## Human pose keypoint data
####

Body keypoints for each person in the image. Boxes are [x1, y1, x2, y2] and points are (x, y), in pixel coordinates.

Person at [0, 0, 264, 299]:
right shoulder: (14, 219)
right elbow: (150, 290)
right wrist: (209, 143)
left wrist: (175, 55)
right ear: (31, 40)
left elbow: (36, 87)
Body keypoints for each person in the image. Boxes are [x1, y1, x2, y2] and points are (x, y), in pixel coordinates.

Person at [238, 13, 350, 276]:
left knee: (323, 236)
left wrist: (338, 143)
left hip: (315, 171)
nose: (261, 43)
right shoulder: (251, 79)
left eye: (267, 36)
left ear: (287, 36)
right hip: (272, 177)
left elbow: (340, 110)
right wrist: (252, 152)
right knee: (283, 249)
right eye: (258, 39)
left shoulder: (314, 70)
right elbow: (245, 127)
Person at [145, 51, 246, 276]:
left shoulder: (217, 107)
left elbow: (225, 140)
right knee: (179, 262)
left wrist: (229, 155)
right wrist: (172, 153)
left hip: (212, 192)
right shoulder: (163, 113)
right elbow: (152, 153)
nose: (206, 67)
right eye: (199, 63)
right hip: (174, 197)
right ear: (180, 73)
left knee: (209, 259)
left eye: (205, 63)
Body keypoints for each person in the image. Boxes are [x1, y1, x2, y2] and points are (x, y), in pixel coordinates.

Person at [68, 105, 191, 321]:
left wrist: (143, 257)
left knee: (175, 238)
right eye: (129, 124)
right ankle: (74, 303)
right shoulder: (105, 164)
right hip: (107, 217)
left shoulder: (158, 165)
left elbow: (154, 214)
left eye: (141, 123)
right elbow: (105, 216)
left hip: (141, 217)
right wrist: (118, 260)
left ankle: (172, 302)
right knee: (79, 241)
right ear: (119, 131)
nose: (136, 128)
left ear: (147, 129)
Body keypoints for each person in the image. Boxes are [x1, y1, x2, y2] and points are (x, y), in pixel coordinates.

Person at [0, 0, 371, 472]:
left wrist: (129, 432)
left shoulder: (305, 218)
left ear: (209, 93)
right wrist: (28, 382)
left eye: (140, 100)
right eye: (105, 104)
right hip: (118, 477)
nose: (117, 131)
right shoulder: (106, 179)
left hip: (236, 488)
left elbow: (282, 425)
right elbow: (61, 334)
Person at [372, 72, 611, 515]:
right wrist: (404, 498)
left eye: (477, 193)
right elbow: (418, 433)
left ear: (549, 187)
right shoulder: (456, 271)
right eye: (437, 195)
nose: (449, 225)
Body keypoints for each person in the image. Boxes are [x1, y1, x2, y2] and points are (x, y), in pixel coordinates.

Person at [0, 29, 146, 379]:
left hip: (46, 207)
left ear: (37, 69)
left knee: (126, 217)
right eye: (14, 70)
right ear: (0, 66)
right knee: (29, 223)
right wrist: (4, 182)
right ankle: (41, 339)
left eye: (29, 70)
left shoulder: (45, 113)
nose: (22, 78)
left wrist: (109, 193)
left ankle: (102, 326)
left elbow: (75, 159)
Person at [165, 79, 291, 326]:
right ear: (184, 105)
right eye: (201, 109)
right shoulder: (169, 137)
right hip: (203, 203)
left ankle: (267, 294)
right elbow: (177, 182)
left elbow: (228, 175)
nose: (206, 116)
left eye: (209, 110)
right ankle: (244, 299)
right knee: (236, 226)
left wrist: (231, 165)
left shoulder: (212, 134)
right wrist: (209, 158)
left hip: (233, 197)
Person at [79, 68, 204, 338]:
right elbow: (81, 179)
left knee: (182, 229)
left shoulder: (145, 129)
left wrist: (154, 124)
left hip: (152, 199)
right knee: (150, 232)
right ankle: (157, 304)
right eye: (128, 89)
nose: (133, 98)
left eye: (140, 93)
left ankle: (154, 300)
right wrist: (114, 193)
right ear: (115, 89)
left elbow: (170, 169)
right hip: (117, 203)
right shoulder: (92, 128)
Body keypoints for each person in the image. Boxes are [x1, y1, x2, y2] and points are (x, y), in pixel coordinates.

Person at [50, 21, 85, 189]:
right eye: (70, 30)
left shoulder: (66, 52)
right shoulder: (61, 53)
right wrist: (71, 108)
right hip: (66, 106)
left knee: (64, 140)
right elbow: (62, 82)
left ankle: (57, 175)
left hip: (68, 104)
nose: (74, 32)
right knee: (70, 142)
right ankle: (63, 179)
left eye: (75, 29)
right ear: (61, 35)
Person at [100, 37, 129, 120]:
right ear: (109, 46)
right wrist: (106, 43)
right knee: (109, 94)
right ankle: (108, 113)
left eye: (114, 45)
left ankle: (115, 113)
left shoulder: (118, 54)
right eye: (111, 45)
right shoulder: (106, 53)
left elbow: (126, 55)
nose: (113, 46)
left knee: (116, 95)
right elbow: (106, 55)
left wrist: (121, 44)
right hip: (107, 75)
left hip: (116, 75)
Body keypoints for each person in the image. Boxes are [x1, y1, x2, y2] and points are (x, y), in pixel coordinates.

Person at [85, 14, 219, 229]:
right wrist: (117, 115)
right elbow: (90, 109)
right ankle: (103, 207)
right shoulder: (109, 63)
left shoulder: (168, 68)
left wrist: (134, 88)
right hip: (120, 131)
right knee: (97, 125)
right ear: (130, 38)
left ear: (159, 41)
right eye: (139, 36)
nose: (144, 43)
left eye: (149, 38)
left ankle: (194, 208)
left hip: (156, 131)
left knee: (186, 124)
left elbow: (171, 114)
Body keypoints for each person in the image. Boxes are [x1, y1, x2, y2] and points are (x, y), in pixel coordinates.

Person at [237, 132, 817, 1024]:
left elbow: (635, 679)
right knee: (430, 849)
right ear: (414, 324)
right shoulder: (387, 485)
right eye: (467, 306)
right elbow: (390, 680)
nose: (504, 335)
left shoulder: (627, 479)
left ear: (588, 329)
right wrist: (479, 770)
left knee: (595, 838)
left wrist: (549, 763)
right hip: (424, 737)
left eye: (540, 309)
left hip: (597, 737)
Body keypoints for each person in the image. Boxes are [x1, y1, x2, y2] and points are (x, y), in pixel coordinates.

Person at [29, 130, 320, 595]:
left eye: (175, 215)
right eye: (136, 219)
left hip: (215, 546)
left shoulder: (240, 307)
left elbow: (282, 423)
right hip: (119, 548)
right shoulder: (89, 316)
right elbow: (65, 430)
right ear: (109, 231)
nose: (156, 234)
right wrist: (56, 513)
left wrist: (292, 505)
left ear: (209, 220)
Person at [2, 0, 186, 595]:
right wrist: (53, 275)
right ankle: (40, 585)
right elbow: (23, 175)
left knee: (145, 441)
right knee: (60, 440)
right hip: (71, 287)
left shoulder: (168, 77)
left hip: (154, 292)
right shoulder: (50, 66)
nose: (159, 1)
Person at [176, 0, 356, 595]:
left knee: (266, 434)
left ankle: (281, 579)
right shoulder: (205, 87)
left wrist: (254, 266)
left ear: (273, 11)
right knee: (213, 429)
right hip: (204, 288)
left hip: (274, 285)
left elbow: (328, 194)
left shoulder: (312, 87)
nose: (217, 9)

####

## GOAL OF THE EXERCISE
From the entries above, restate word for word the lines from the line containing "right hip: (120, 131)" to the line containing "left hip: (154, 292)", both ends included, and nothing more.

## RESPONSE
right hip: (120, 131)
right knee: (97, 125)
right ear: (130, 38)
left ear: (159, 41)
right eye: (139, 36)
nose: (144, 43)
left eye: (149, 38)
left ankle: (194, 208)
left hip: (156, 131)
left knee: (186, 124)
left elbow: (171, 114)
Body keypoints for each person in the image. Boxes are [x1, y1, x2, y2] and points are (x, y), in pixel coordinates.

Person at [237, 132, 817, 1024]:
left elbow: (635, 679)
right knee: (430, 849)
right ear: (414, 324)
right shoulder: (387, 485)
right eye: (467, 306)
right elbow: (390, 680)
nose: (504, 335)
left shoulder: (627, 479)
left ear: (588, 329)
right wrist: (479, 770)
left knee: (595, 838)
left wrist: (549, 763)
right hip: (424, 737)
left eye: (540, 309)
left hip: (597, 737)
Body keypoints for each person in the image. Boxes are [x1, y1, x2, y2] and points are (x, y), in pixel coordinates.

Person at [29, 130, 320, 595]:
left eye: (175, 215)
right eye: (136, 219)
left hip: (215, 546)
left shoulder: (240, 307)
left elbow: (282, 423)
right hip: (119, 548)
right shoulder: (89, 316)
right elbow: (65, 430)
right ear: (109, 231)
nose: (156, 234)
right wrist: (56, 513)
left wrist: (292, 505)
left ear: (209, 220)
Person at [2, 0, 186, 595]:
right wrist: (53, 275)
right ankle: (40, 585)
right elbow: (23, 175)
left knee: (145, 441)
right knee: (60, 440)
right hip: (71, 287)
left shoulder: (168, 77)
left hip: (154, 292)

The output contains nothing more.